# Job item
Each entry that follows should be set down precisely, with its pictures removed.

# Input material
▬▬▬

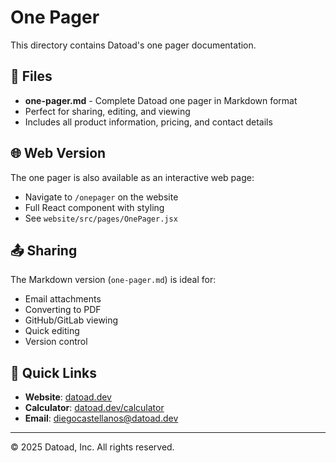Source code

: # One Pager

This directory contains Datoad's one pager documentation.

## 📄 Files

- **one-pager.md** - Complete Datoad one pager in Markdown format
- Perfect for sharing, editing, and viewing
- Includes all product information, pricing, and contact details

## 🌐 Web Version

The one pager is also available as an interactive web page:
- Navigate to `/onepager` on the website
- Full React component with styling
- See `website/src/pages/OnePager.jsx`

## 📤 Sharing

The Markdown version (`one-pager.md`) is ideal for:
- Email attachments
- Converting to PDF
- GitHub/GitLab viewing
- Quick editing
- Version control

## 🔗 Quick Links

- **Website**: [datoad.dev](https://datoad.dev)
- **Calculator**: [datoad.dev/calculator](https://datoad.dev/calculator)
- **Email**: diegocastellanos@datoad.dev

---

© 2025 Datoad, Inc. All rights reserved.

▬▬▬

# Task result
Source code

: # One Pager

This directory contains Datoad's one pager documentation.

## 📄 Files

- **one-pager.md** - Complete Datoad one pager in Markdown format
- Perfect for sharing, editing, and viewing
- Includes all product information, pricing, and contact details

## 🌐 Web Version

The one pager is also available as an interactive web page:
- Navigate to `/onepager` on the website
- Full React component with styling
- See `website/src/pages/OnePager.jsx`

## 📤 Sharing

The Markdown version (`one-pager.md`) is ideal for:
- Email attachments
- Converting to PDF
- GitHub/GitLab viewing
- Quick editing
- Version control

## 🔗 Quick Links

- **Website**: [datoad.dev](https://datoad.dev)
- **Calculator**: [datoad.dev/calculator](https://datoad.dev/calculator)
- **Email**: diegocastellanos@datoad.dev

---

© 2025 Datoad, Inc. All rights reserved.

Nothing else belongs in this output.